[Material provided]
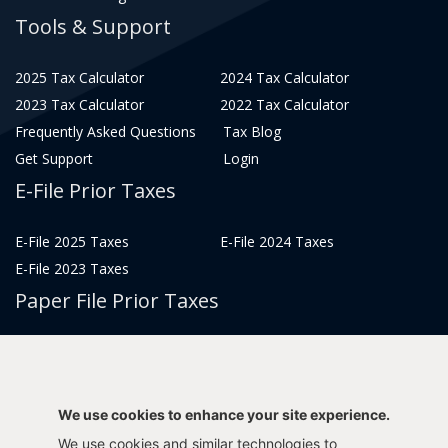
Tools & Support
2025 Tax Calculator
2024 Tax Calculator
2023 Tax Calculator
2022 Tax Calculator
Frequently Asked Questions
Tax Blog
Get Support
Login
E-File Prior Taxes
E-File 2025 Taxes
E-File 2024 Taxes
E-File 2023 Taxes
Paper File Prior Taxes
File 2022
File 2020
File 2018
File 2016
File 2014
File 2012
We use cookies to enhance your site experience.
File 2021
File 2019
We use cookies and similar technologies to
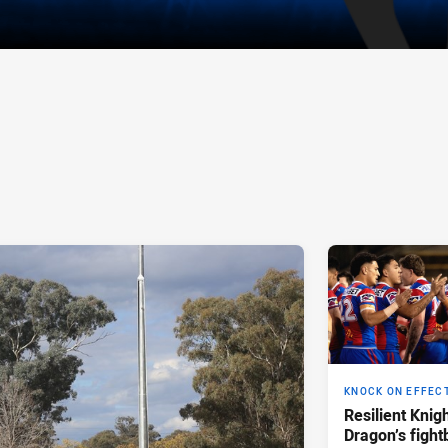
KNOCK ON EFFEC
Resilient Knig
Dragon’s fight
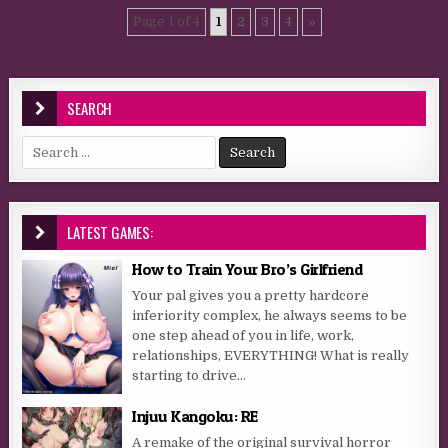
Page 1 of 4
1
2
3
4
»
SEARCH
Search for:
LATEST GAMES:
How to Train Your Bro’s Girlfriend
Your pal gives you a pretty hardcore
inferiority complex, he always seems to be
one step ahead of you in life, work,
relationships, EVERYTHING! What is really
starting to drive...
Injuu Kangoku: RE
A remake of the original survival horror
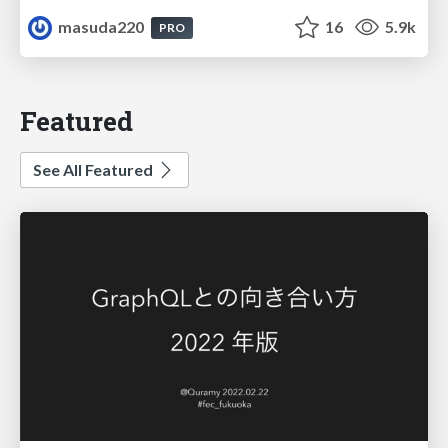
masuda220
16
5.9k
PRO
Featured
See All Featured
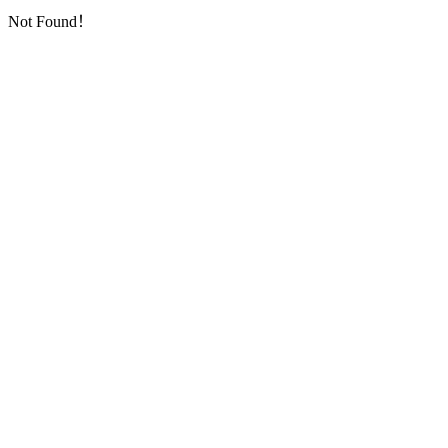
Not Found！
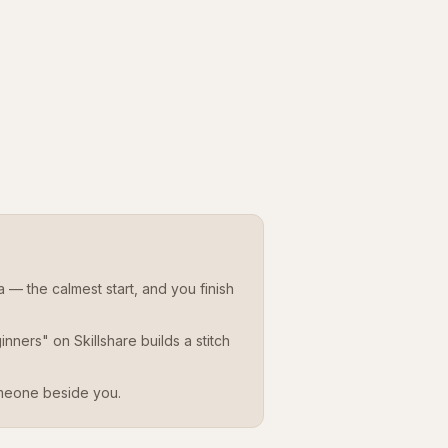
— the calmest start, and you finish
ners" on Skillshare builds a stitch
meone beside you.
[/Material provided]
▸ What you have to do
Restate the records above in full, word for word. Keep pictures out.

▸ Task solution
Tools & Support
2025 Tax Calculator
2024 Tax Calculator
2023 Tax Calculator
2022 Tax Calculator
Frequently Asked Questions
Tax Blog
Get Support
Login
E-File Prior Taxes
E-File 2025 Taxes
E-File 2024 Taxes
E-File 2023 Taxes
Paper File Prior Taxes
File 2022
File 2020
File 2018
File 2016
File 2014
File 2012
We use cookies to enhance your site experience.
File 2021
File 2019
We use cookies and similar technologies to
KNOCK ON EFFEC
Resilient Knig
Dragon’s fight
Page 1 of 4
1
2
3
4
»
SEARCH
Search for:
LATEST GAMES:
How to Train Your Bro’s Girlfriend
Your pal gives you a pretty hardcore
inferiority complex, he always seems to be
one step ahead of you in life, work,
relationships, EVERYTHING! What is really
starting to drive...
Injuu Kangoku: RE
A remake of the original survival horror
masuda220
16
5.9k
PRO
Featured
See All Featured
Not Found！
— the calmest start, and you finish
ners" on Skillshare builds a stitch
meone beside you.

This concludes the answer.